--- DESCRIPTION OF THE TASK ---
What do the lines from the top of the data through the line with "Незамерзающая смазка для" say? Quote them exactly and include both ends.

--- Stored entries ---
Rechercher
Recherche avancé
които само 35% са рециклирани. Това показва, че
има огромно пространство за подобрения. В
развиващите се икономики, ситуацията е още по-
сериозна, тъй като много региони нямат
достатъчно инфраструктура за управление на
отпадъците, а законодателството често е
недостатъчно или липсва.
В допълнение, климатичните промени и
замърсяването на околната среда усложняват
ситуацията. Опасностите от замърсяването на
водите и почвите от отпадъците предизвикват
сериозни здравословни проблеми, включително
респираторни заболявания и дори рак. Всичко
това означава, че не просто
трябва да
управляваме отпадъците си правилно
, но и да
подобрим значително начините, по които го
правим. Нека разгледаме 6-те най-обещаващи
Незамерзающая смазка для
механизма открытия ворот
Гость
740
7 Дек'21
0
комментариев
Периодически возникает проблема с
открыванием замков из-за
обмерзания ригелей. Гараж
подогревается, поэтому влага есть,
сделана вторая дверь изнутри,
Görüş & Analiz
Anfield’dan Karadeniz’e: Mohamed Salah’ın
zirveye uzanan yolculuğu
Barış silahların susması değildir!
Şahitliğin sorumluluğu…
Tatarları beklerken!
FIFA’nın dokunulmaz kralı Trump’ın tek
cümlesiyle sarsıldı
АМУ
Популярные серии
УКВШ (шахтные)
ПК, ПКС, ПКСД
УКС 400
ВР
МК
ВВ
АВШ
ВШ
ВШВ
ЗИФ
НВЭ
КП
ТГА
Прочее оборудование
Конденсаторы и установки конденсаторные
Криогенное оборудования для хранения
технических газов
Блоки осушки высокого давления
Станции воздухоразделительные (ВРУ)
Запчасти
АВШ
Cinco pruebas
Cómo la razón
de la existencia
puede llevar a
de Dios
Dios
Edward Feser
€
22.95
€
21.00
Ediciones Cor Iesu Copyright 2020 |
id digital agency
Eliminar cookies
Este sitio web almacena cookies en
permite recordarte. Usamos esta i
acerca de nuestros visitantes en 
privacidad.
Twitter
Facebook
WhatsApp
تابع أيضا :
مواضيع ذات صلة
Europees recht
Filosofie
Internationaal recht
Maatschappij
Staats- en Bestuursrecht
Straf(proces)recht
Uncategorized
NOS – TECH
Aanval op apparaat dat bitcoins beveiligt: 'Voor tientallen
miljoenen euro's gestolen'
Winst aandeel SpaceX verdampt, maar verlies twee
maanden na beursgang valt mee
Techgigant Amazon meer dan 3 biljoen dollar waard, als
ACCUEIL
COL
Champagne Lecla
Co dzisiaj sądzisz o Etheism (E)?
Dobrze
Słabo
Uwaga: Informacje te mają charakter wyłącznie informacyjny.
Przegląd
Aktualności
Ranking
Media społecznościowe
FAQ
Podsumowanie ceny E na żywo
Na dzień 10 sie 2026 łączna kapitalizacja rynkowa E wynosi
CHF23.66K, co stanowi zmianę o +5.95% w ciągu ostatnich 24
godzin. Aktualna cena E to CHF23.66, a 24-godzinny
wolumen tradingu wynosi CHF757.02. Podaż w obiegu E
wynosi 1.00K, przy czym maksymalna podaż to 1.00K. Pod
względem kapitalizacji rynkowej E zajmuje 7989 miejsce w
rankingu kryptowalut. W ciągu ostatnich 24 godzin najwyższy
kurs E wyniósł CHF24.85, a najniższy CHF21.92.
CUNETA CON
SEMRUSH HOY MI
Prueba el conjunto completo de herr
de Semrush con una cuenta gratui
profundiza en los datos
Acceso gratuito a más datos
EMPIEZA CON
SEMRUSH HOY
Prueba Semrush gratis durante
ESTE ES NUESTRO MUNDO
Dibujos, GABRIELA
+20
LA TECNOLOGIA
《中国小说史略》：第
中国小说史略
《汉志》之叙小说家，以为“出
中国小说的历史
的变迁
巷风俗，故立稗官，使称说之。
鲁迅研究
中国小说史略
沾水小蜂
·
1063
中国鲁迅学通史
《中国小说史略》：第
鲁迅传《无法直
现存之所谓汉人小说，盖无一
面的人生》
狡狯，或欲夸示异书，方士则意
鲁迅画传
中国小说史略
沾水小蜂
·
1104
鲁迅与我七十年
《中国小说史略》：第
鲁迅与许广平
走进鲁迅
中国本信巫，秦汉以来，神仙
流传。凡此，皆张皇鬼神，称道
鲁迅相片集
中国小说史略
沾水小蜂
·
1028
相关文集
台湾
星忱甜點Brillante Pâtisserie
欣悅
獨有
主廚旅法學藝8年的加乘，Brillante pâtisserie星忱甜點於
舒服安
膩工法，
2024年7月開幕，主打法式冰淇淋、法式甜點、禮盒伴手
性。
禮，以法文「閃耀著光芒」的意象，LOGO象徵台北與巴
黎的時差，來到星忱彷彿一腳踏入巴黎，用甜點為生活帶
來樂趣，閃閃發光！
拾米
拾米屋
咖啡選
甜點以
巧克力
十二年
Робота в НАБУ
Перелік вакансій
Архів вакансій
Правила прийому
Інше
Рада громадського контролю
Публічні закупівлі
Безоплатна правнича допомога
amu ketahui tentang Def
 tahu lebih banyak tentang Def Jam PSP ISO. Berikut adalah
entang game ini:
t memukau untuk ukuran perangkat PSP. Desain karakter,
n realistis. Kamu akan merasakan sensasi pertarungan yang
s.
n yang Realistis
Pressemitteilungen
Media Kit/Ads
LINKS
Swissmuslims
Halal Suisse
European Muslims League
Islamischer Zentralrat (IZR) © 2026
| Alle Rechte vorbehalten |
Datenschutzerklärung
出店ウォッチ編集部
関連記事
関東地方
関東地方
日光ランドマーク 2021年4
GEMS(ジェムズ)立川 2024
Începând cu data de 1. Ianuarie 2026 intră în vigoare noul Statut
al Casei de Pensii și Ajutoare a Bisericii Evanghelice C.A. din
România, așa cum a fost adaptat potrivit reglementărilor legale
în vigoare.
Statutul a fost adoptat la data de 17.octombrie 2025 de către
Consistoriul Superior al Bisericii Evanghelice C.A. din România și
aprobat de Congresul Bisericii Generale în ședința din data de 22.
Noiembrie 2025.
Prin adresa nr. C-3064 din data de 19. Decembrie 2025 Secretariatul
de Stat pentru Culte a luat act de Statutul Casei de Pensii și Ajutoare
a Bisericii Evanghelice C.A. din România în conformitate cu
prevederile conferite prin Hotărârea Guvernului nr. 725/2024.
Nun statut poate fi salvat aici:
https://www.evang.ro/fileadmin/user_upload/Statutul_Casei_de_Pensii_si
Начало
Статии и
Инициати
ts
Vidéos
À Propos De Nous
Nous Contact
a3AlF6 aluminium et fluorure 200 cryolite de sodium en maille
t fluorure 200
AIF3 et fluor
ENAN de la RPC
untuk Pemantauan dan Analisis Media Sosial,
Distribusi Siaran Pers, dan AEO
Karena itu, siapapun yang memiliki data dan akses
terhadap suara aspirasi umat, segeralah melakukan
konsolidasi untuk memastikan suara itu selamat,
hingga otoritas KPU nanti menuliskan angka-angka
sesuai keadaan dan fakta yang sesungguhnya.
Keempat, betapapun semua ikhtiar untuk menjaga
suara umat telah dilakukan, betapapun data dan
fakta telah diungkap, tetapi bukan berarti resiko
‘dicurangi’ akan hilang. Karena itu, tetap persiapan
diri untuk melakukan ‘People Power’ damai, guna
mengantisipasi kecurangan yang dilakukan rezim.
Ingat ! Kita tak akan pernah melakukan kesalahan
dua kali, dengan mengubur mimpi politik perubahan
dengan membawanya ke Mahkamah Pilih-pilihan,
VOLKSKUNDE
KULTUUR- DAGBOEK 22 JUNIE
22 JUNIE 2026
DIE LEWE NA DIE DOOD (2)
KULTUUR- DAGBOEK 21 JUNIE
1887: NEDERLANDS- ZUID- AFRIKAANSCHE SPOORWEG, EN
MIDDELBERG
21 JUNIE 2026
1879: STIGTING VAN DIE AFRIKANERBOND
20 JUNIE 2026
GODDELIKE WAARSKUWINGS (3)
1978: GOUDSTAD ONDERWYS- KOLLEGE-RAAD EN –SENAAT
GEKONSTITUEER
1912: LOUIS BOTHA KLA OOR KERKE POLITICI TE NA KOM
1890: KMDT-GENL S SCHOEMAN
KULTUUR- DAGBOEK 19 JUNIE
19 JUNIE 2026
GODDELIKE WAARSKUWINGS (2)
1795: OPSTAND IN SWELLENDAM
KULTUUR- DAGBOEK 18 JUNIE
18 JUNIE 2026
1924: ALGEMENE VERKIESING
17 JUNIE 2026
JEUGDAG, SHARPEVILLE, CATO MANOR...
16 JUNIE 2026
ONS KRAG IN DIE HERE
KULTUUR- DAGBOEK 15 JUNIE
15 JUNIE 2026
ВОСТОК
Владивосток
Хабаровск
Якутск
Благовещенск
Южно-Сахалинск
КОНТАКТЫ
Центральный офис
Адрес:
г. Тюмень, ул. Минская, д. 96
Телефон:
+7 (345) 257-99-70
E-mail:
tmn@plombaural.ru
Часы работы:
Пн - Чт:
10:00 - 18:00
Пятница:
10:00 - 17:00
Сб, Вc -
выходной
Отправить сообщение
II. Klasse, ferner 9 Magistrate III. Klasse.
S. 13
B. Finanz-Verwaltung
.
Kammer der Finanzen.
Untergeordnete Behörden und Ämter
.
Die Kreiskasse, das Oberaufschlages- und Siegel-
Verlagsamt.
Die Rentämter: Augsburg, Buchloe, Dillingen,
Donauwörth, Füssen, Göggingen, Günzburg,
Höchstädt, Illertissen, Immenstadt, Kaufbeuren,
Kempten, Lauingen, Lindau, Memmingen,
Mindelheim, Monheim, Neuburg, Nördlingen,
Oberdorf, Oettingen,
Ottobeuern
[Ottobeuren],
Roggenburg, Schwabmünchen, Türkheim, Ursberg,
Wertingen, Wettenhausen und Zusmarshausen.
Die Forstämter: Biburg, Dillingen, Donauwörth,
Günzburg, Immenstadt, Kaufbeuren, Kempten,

--- REPLY TO THE TASK ---
Rechercher
Recherche avancé
които само 35% са рециклирани. Това показва, че
има огромно пространство за подобрения. В
развиващите се икономики, ситуацията е още по-
сериозна, тъй като много региони нямат
достатъчно инфраструктура за управление на
отпадъците, а законодателството често е
недостатъчно или липсва.
В допълнение, климатичните промени и
замърсяването на околната среда усложняват
ситуацията. Опасностите от замърсяването на
водите и почвите от отпадъците предизвикват
сериозни здравословни проблеми, включително
респираторни заболявания и дори рак. Всичко
това означава, че не просто
трябва да
управляваме отпадъците си правилно
, но и да
подобрим значително начините, по които го
правим. Нека разгледаме 6-те най-обещаващи
Незамерзающая смазка для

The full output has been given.